In his social work advocacy, Sorto said he wanted to concentrate on transgender and gender nonconforming people.

“I think now more than ever there’s this attack and pending legislation to go ahead and say that ‘transgenderism’ is not necessarily an identity, and it could be criminalized,” he said.

“Just the statistics that this marginalized group of people have, they’re so excluded from society that they really need to be championed so they can go ahead and have recognition.”
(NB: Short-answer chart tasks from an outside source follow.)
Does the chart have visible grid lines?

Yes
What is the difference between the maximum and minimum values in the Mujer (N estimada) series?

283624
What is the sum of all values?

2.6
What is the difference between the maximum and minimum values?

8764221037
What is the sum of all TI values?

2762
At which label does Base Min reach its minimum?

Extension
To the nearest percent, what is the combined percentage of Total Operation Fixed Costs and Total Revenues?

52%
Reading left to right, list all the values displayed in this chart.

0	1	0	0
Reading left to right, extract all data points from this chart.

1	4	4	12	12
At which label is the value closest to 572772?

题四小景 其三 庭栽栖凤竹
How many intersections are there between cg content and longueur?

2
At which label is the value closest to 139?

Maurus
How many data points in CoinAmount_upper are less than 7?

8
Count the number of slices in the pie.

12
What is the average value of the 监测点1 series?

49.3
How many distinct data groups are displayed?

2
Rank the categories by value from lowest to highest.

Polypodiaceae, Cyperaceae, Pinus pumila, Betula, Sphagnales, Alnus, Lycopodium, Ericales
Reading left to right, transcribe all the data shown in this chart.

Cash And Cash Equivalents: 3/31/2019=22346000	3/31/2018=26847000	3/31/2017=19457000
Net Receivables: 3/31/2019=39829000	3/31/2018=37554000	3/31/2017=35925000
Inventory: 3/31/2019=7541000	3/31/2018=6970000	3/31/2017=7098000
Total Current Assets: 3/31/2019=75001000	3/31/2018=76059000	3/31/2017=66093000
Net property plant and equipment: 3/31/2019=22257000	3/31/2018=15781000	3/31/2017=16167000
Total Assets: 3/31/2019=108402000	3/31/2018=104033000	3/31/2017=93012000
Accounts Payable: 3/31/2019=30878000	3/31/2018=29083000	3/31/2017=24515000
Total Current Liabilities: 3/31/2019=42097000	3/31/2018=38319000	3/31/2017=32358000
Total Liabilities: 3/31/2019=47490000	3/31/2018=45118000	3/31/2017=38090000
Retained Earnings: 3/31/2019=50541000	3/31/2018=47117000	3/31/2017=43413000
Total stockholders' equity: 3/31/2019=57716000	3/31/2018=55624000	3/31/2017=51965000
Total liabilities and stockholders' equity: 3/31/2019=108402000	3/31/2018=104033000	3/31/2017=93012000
Last month, Republican state Rep. Tom Oliverson filed a bill that would make it illegal to identify as trans on official documents, potentially leading to jail time. Although the bill is unlikely to pass because it has no co-sponsors, according to NBC News, it came at the same time another Republican filed an anti-trans bill that would criminalize healthcare providers from providing gender-affirming care even for adults.

“These individuals make up less or around 1 percent of the U.S. population and I feel like the way society treats them is just extremely specific bullying,” Sorto declared. “And as part of the LGBTQ+ population, I think about when I was little, being isolated, and so I can’t imagine being isolated and not liking who I am or society telling me who to identify as.

“We need people who are interested, people like me, to go ahead and advocate for these individuals.”